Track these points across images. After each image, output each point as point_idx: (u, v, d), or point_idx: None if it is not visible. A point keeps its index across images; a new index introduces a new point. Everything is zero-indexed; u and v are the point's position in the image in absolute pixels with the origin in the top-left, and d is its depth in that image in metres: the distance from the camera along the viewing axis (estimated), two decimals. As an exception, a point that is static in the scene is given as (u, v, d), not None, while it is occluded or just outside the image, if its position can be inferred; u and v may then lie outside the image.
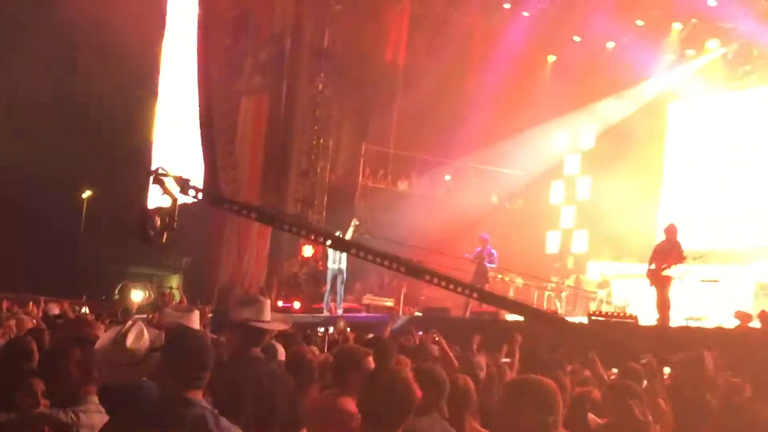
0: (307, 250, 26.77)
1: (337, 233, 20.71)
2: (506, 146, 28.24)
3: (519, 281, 25.01)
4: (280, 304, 23.75)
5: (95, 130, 35.19)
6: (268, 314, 6.08)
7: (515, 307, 12.43)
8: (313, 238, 10.32)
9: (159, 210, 9.75)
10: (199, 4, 31.28)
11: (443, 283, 9.88)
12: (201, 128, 30.39)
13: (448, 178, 30.27)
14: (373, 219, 25.61)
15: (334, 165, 28.71)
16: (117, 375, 5.23)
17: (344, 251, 10.48)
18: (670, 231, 17.41)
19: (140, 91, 36.89)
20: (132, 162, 37.25)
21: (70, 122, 35.22)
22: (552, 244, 29.39)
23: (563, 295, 23.86)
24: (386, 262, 9.68)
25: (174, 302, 23.62)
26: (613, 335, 11.49)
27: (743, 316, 16.69)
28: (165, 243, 9.96)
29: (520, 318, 18.87)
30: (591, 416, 5.91)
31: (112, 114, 34.74)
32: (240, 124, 29.20)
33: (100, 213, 40.65)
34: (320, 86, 28.01)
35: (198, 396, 4.42)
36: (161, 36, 37.21)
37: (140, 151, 37.33)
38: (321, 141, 28.13)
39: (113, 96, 33.84)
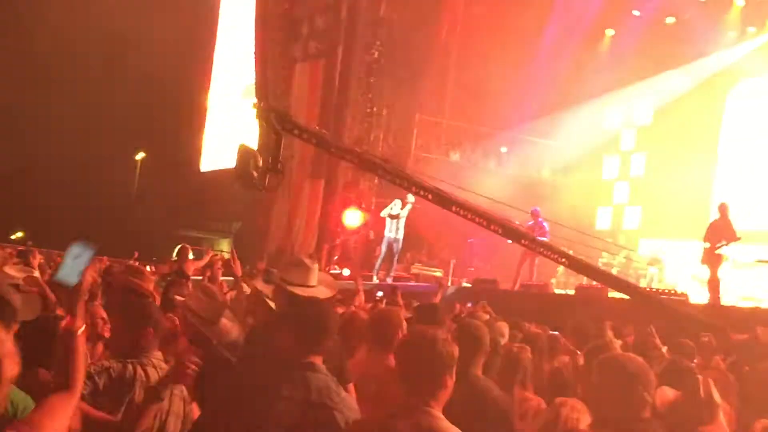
0: (352, 219, 26.75)
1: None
2: (561, 119, 28.08)
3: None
4: (331, 271, 23.82)
5: (151, 93, 35.41)
6: (314, 279, 6.09)
7: (604, 277, 12.17)
8: (421, 193, 9.94)
9: (260, 150, 9.27)
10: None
11: (540, 249, 9.75)
12: (256, 93, 30.50)
13: (504, 150, 30.12)
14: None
15: (387, 133, 28.66)
16: (201, 332, 5.33)
17: (446, 207, 10.14)
18: (723, 209, 17.27)
19: (197, 55, 37.12)
20: (186, 125, 37.54)
21: (127, 85, 35.53)
22: (603, 219, 29.20)
23: (614, 271, 23.71)
24: (485, 222, 9.48)
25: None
26: (689, 310, 11.39)
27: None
28: (269, 187, 9.29)
29: (570, 292, 18.94)
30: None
31: (168, 77, 34.93)
32: (295, 89, 29.22)
33: (153, 175, 41.00)
34: (375, 54, 27.91)
35: (320, 362, 4.49)
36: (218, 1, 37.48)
37: (195, 115, 37.61)
38: (375, 109, 28.07)
39: (170, 60, 34.04)
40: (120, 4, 35.13)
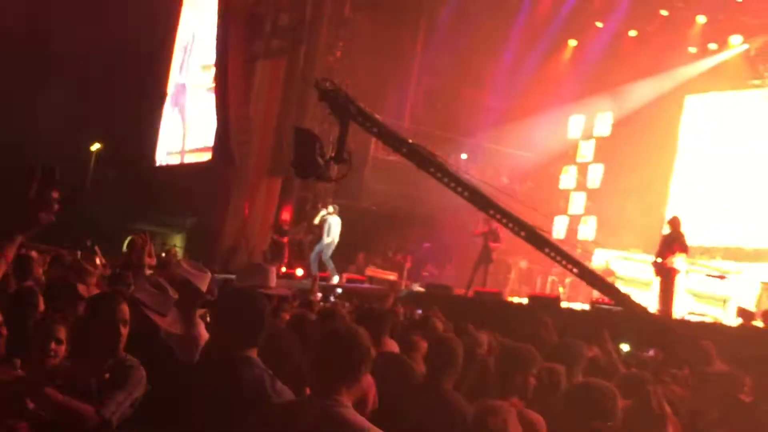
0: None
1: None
2: (521, 128, 28.14)
3: (523, 264, 24.96)
4: (283, 270, 23.70)
5: (107, 83, 35.08)
6: (273, 281, 6.11)
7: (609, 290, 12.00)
8: (459, 189, 9.71)
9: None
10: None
11: (558, 258, 9.61)
12: (216, 88, 30.29)
13: (464, 156, 30.14)
14: (382, 191, 25.55)
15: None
16: (150, 322, 5.28)
17: (481, 209, 9.97)
18: (673, 222, 17.36)
19: (156, 47, 36.81)
20: (142, 118, 37.22)
21: (83, 74, 35.14)
22: (559, 229, 29.27)
23: (567, 281, 23.75)
24: (510, 224, 9.33)
25: (176, 260, 23.69)
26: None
27: (746, 314, 16.64)
28: (336, 179, 8.64)
29: (523, 300, 18.95)
30: None
31: (126, 68, 34.65)
32: (255, 86, 29.04)
33: (106, 167, 40.64)
34: (338, 54, 27.84)
35: (254, 355, 4.43)
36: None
37: (151, 107, 37.30)
38: (334, 109, 27.96)
39: (129, 50, 33.74)
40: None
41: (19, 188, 2.93)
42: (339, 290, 16.69)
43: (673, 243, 16.96)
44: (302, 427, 3.81)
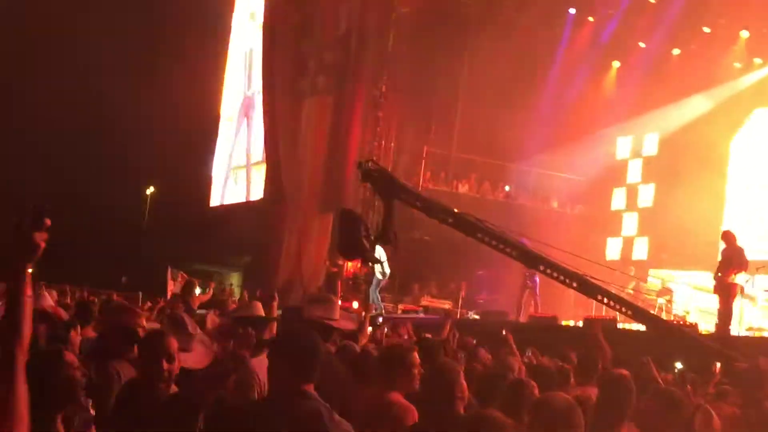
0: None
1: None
2: (568, 151, 28.21)
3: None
4: (339, 303, 23.81)
5: (161, 128, 35.61)
6: (337, 313, 6.25)
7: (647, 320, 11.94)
8: (507, 251, 9.63)
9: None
10: (265, 7, 31.67)
11: (611, 303, 9.56)
12: (265, 129, 30.69)
13: (507, 188, 30.25)
14: (433, 221, 25.65)
15: (396, 167, 28.75)
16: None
17: (531, 266, 9.92)
18: (727, 237, 17.22)
19: (205, 91, 37.34)
20: (194, 160, 37.74)
21: (140, 120, 35.75)
22: (612, 250, 29.20)
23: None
24: (561, 277, 9.30)
25: (233, 298, 23.95)
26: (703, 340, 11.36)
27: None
28: (376, 259, 8.63)
29: (578, 323, 18.93)
30: None
31: (178, 112, 35.16)
32: (303, 124, 29.37)
33: (162, 209, 41.17)
34: (383, 88, 28.08)
35: (311, 389, 4.57)
36: (227, 38, 37.73)
37: (204, 150, 37.83)
38: (383, 142, 28.21)
39: (180, 96, 34.22)
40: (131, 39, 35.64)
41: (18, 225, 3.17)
42: (380, 319, 16.78)
43: (730, 259, 16.84)
44: None
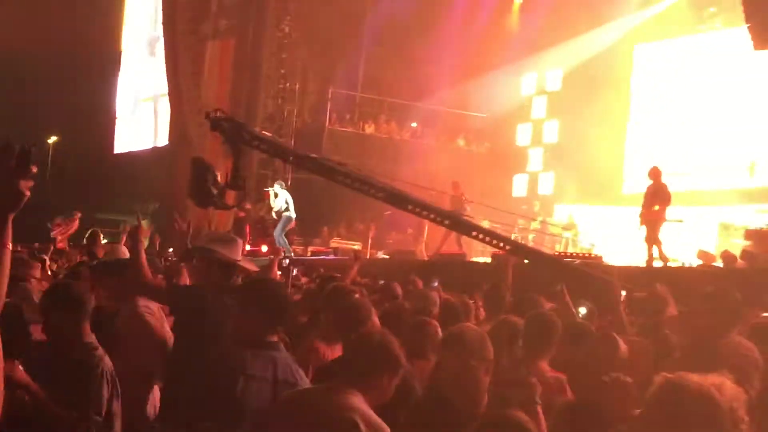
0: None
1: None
2: (473, 90, 28.31)
3: (485, 224, 25.12)
4: (248, 247, 23.77)
5: (60, 75, 34.86)
6: (239, 253, 6.20)
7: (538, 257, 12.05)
8: (373, 192, 9.61)
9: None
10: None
11: (487, 239, 9.66)
12: (167, 73, 30.20)
13: (414, 125, 30.31)
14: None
15: (301, 108, 28.62)
16: None
17: (399, 207, 9.92)
18: (654, 173, 17.54)
19: (104, 37, 36.60)
20: (97, 107, 37.05)
21: (39, 69, 34.93)
22: (519, 186, 29.52)
23: (530, 237, 23.99)
24: (437, 218, 9.33)
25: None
26: (588, 270, 11.53)
27: (706, 256, 16.93)
28: (233, 206, 8.78)
29: (487, 260, 19.15)
30: None
31: (76, 61, 34.44)
32: (206, 67, 29.00)
33: (66, 159, 40.45)
34: (287, 29, 27.82)
35: (277, 339, 4.66)
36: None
37: (104, 96, 37.14)
38: (287, 84, 28.00)
39: (78, 43, 33.51)
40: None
41: None
42: (286, 261, 16.75)
43: (655, 194, 17.20)
44: None
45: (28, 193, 2.92)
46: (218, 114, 8.45)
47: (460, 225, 9.38)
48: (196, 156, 8.99)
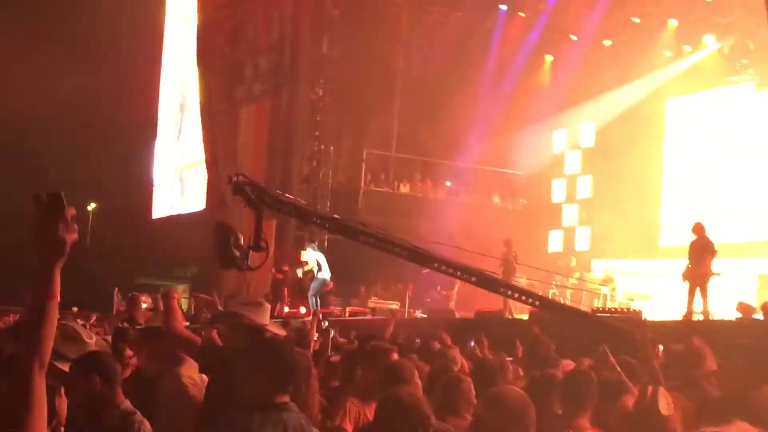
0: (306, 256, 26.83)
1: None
2: (506, 146, 28.45)
3: (523, 281, 25.07)
4: (286, 309, 23.84)
5: (97, 144, 35.35)
6: (266, 318, 6.25)
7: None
8: (397, 251, 9.72)
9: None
10: (198, 13, 31.48)
11: (516, 295, 9.72)
12: (204, 138, 30.55)
13: (448, 183, 30.45)
14: (376, 222, 25.69)
15: (336, 170, 28.82)
16: None
17: (425, 265, 10.01)
18: (698, 229, 17.53)
19: (140, 103, 37.09)
20: (135, 174, 37.48)
21: (76, 138, 35.41)
22: (555, 242, 29.48)
23: (567, 293, 23.89)
24: (461, 274, 9.38)
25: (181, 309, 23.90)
26: (621, 324, 11.49)
27: (746, 309, 16.80)
28: (255, 267, 8.96)
29: (524, 317, 19.10)
30: None
31: (115, 128, 34.92)
32: (242, 132, 29.32)
33: (105, 225, 40.86)
34: (320, 92, 28.13)
35: (288, 400, 4.56)
36: (160, 49, 37.48)
37: (143, 164, 37.60)
38: (322, 147, 28.24)
39: (116, 111, 34.01)
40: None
41: (32, 221, 2.84)
42: (325, 323, 16.81)
43: (702, 249, 17.20)
44: None
45: (71, 237, 2.83)
46: (240, 178, 8.64)
47: (487, 282, 9.38)
48: (219, 221, 9.16)
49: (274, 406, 4.47)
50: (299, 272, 23.47)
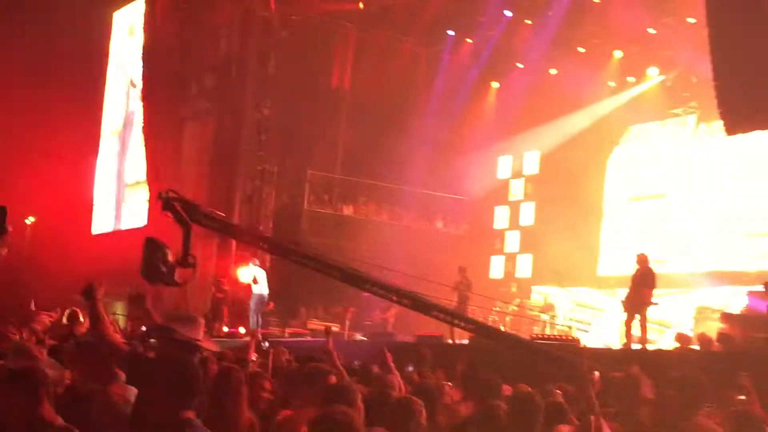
0: (245, 276, 26.58)
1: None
2: (451, 171, 28.52)
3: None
4: (225, 329, 23.64)
5: (41, 157, 34.88)
6: (200, 333, 6.16)
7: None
8: (324, 269, 9.67)
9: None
10: (144, 29, 31.26)
11: (449, 319, 9.69)
12: (147, 153, 30.27)
13: (392, 207, 30.49)
14: (318, 244, 25.64)
15: (280, 190, 28.70)
16: None
17: (358, 287, 9.94)
18: (641, 260, 17.82)
19: (84, 118, 36.69)
20: (74, 189, 37.02)
21: (15, 151, 34.91)
22: (496, 268, 29.56)
23: (507, 319, 23.98)
24: (395, 298, 9.35)
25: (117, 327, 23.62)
26: (558, 351, 11.53)
27: (683, 339, 16.97)
28: (181, 282, 8.92)
29: (465, 342, 19.10)
30: None
31: (56, 139, 34.47)
32: (185, 148, 29.09)
33: (44, 240, 40.27)
34: (266, 111, 27.99)
35: (192, 416, 4.45)
36: (105, 62, 37.14)
37: (82, 178, 37.15)
38: (266, 166, 28.10)
39: (58, 121, 33.60)
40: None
41: None
42: (266, 344, 16.69)
43: (643, 278, 17.43)
44: None
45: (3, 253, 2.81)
46: (170, 194, 8.61)
47: (421, 305, 9.36)
48: (148, 236, 9.12)
49: (176, 423, 4.36)
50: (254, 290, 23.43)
● ● ●
WHAT YOU ARE ASKED TO DO - Beginning at the line with "21: (70, 122, 35.22)" and stopping after the line with "32: (240, 124, 29.20)", please write out every line of the data above exactly and nothing else.

EXERCISE SOLUTION -
21: (70, 122, 35.22)
22: (552, 244, 29.39)
23: (563, 295, 23.86)
24: (386, 262, 9.68)
25: (174, 302, 23.62)
26: (613, 335, 11.49)
27: (743, 316, 16.69)
28: (165, 243, 9.96)
29: (520, 318, 18.87)
30: (591, 416, 5.91)
31: (112, 114, 34.74)
32: (240, 124, 29.20)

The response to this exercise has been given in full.